Location
- Country: India
- Ecclesiastical province: Gandhinagar

Statistics
- Area: 14,791 km^{2} (5,711 sq mi)
- PopulationTotal; Catholics;: (as of 2014); 10,274,000; 71,800 (0.7%);
- Parishes: 45

Information
- Rite: Latin Church
- Established: 5 May 1949; 76 years ago
- Cathedral: Cathedral of Our Lady of Mount Carmel in Ahmedabad
- Patron saint: St Francis Xavier Sacred Heart

Current leadership
- Pope: Leo XIV
- Bishop: Athanasius Rethna Swamy Swamiadian
- Metropolitan Archbishop: Thomas Ignatius MacWan

= Diocese of Ahmedabad =

Latin Catholic jurisdiction in India

The Diocese of Ahmedabad (Ahmedabaden(sis)) is a Latin Church ecclesiastical territory or diocese of the Catholic Church in Indian.
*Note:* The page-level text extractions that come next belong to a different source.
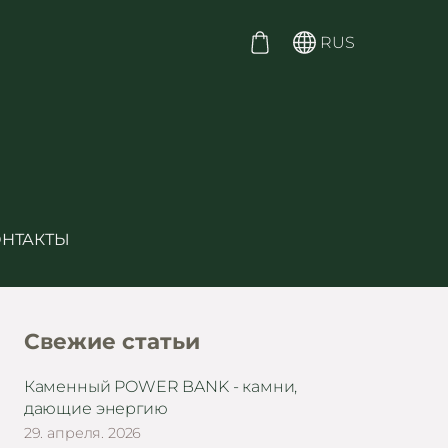
RUS
ОНТАКТЫ
Свежие статьи
Каменный POWER BANK - камни,
дающие энергию
29. апреля. 2026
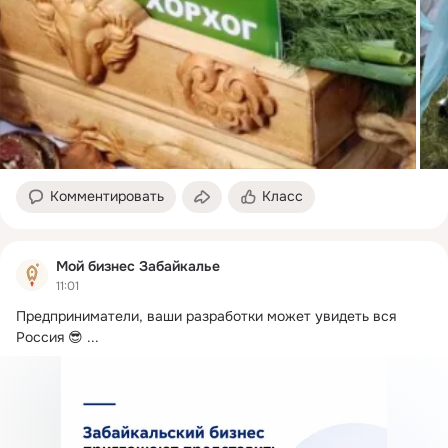
Комментировать
Класс
Мой бизнес Забайкалье
11:01
Предприниматели, ваши разработки может увидеть вся 
Россия 😎
 ...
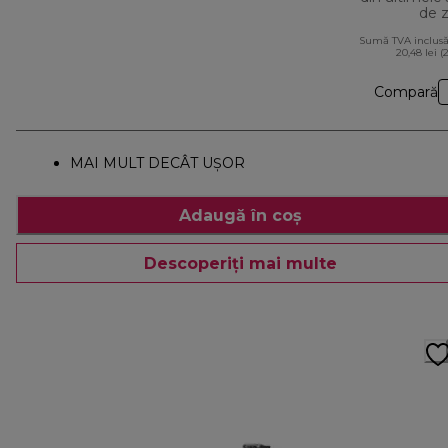
de z
Sumă TVA inclusă
20,48 lei (
Compară
MAI MULT DECÂT UŞOR
Adaugă în coș
Descoperiți mai multe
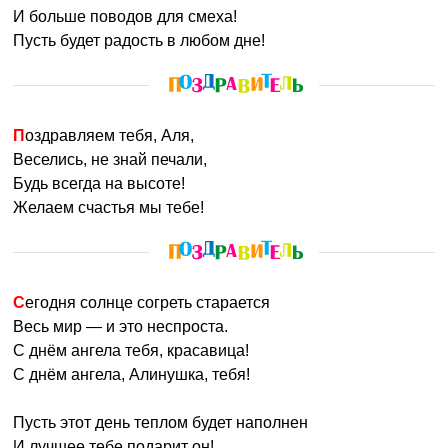
Алина очень хорошая хозяйка, порядок в доме и
И больше поводов для смеха!
чистота на кухне. Детей своих Алина балует и бережет
Пусть будет радость в любом дне!
от всех жизненных трудностей. С мужем не часто
конфликтует, но из-за неумения сдерживать свои
эмоции иногда случаются крупные ссоры. Часто,
вспылив говорит лишнее, о чем потом сильно жалеет. В
Поздравляем тебя, Аля,
карьере успешна, может стать известным журналистом,
Веселись, не знай печали,
популярным писателем или менеджером крупной
Будь всегда на высоте!
компании. Любит свою работу.
Желаем счастья мы тебе!
Алину также называют:
Алюня, Аля,
Алишка,
Алинчик, Алинушка, Алишенька, Алинусичка,
Аленька, Лина, Линочка.
Сегодня солнце согреть старается
Весь мир — и это неспроста.
Именины Алина не празднует т.к. в православных
С днём ангела тебя, красавица!
святцах такого имени нет.
С днём ангела, Алинушка, тебя!
Пусть этот день теплом будет наполнен
И лучшее тебе подарит он!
It is a suffragan in the ecclesiastical province of the metropolitan Archdiocese of Gandhinagar, yet depends on the Congregation for the Evangelization of Peoples.

Its cathedral is (Our Lady of) Mount Carmel Cathedral, in the city of Ahmedabad in Gujarat state, western India.

== Statistics ==
As of 2014, it pastorally served 71,800 Catholics (0.7% of 10,274,000 total) on 14,791 km² in 45 parishes and 2 missions with 164 priests (89 diocesan, 90 religious), 455 lay religious (130 brothers, 325 sisters) and 11 seminarians.

== History ==
- Established in 1934 as Mission sui iuris of Ahmedabad from the Metropolitan Archdiocese of Bombay
- Elevated on 5 May 1949 as Diocese of Ahmedabad / Ahmedabadensis (Latin adjective)
- Lost territory on 26 February 1977 to establish the Diocese of Rajkot
- Lost territory on 11 October 2002 to establish the Archdiocese of Gandhinagar, which became its Metropolitan.

== Prelates ==
- Ecclesiastical superior of Ahmedabad
- Fr. Joaquin Vilallonga, SJ

- Bishops of Ahmedabad
(all native Indians except the first)
- Edwin Pinto, Society of Jesus (Jesuits, S.J.) (born 1901 in present Pakistan, then also British India) (5 May 1949 – retired 1973), died 1978
- Charles Gomes, S.J. (1 July 1974 – 21 May 1990), died 2002
- Stanislaus Fernandes, S.J. (21 May 1990 – 11 November 2002), next Metropolitan Archbishop of Gandhinagar (India) (11 October 2002 – 12 June 2015), Apostolic Administrator sede plena of Diocese of Baroda (Gujarat, India) (23 May 2016 – ...)
- Thomas Ignatius MacWan (11 November 2002 – 12 June 2015), next Metropolitan Archbishop of above Gandhinagar (12 June 2015 – ...)
- Athanasius Rethna Swamy Swamiadian (29 January 2018 – ...).